Extrait du texte:

++++++++

ACARS — Aircraft Communications Addressing and Reporting System — est une liaison de données numérique entre un appareil et les systèmes au sol de sa compagnie. Mis en service en 1978, c'est essentiellement de la messagerie texte pour avions. Ce n'est ni prestigieux ni un système de localisation, mais il porte l'essentiel de ce qui fait tourner une compagnie aérienne.
Ce qu'il transporte
Les messages d'exploitation. Heures de repoussage, de décollage, d'atterrissage et d'arrivée au poste, transmises automatiquement. Elles alimentent la planification des équipages, l'attribution des postes de stationnement et la gestion des correspondances sans que personne ne saisisse quoi que ce soit.
Les données moteurs et systèmes. Comptes rendus périodiques de performance moteur et d'état des systèmes, utilisés pour le suivi de tendance. Constructeurs et compagnies les analysent pour détecter un composant dérivant hors tolérance avant qu'il ne lâche : c'est le fondement de la maintenance prédictive.
Les messages de panne. Quand un système détecte une anomalie, ACARS la signale au contrôle de maintenance au sol, afin que pièces et techniciens attendent à l'arrivée.
La messagerie d'équipage. Texte entre le poste et le centre d'exploitation — météo, déroutements, correspondances, autorisations dans certains espaces.
Comment cela circule
ACARS utilise la radio VHF près des terres, la HF pour les régions océaniques et polaires, et les liaisons satellite là où l'appareil est équipé. L'unité de gestion embarquée choisit ce qui est disponible, en privilégiant le moins cher.
Les messages sont courts, envoyés par salves, et coûtent de l'argent à l'unité — les compagnies configurent soigneusement ce qui est envoyé et à quelle fréquence. C'est une liaison étroite et intermittente, pas un flux.
Air France 447
ACARS explique que l'on ait su ce qui était arrivé à l'AF447 avant la récupération des enregistreurs deux ans plus tard.

++++++++

Données enregistrées:
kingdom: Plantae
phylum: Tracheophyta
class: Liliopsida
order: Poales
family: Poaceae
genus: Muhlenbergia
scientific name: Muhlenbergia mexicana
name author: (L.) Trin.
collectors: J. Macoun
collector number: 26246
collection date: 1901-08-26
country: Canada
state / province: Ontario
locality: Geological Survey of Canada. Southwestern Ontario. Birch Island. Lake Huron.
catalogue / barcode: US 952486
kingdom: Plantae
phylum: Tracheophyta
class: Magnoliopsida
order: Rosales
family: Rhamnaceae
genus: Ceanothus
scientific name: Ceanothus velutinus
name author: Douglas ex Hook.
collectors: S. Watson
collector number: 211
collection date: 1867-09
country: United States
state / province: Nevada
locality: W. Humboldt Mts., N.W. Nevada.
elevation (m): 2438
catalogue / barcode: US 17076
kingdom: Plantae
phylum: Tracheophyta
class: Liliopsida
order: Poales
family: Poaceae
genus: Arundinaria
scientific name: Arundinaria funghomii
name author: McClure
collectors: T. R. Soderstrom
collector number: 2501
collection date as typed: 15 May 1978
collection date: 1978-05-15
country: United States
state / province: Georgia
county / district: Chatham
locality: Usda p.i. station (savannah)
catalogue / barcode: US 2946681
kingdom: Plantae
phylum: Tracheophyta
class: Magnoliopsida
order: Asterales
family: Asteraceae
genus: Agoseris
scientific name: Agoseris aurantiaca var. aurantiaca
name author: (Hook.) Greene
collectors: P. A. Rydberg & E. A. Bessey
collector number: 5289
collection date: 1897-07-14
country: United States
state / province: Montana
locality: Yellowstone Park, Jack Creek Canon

++++++++

Consigne: Rédigez la suite du texte sur le système ACARS, en reprenant juste après sa dernière phrase.

Réponse rédigée:
À mesure que les systèmes détectaient des anomalies durant l'événement, ils ont généré des messages de maintenance. Vingt-quatre d'entre eux furent transmis en environ quatre minutes : indications de vitesse incohérentes, déconnexion du pilote automatique, passage en loi de commande alternative, et les alarmes qui ont suivi.
Ces messages n'expliquaient pas l'accident, et n'y étaient pas destinés — ce sont des données de maintenance. Mais ils ont établi la séquence de givrage des Pitot en quelques jours, indiqué approximativement où et quand l'appareil était en difficulté, et façonné toute la recherche. Sans eux, la zone aurait été bien plus vaste.
Ses limites
ACARS n'est pas conçu pour localiser les appareils et ne doit pas servir à cela. Il est intermittent, il peut être désactivé depuis le poste, et la compagnie configure le volume transmis. Sur le MH370, il a cessé d'émettre, et l'ambiguïté sur le caractère délibéré de cet arrêt est l'un des éléments non résolus du dossier.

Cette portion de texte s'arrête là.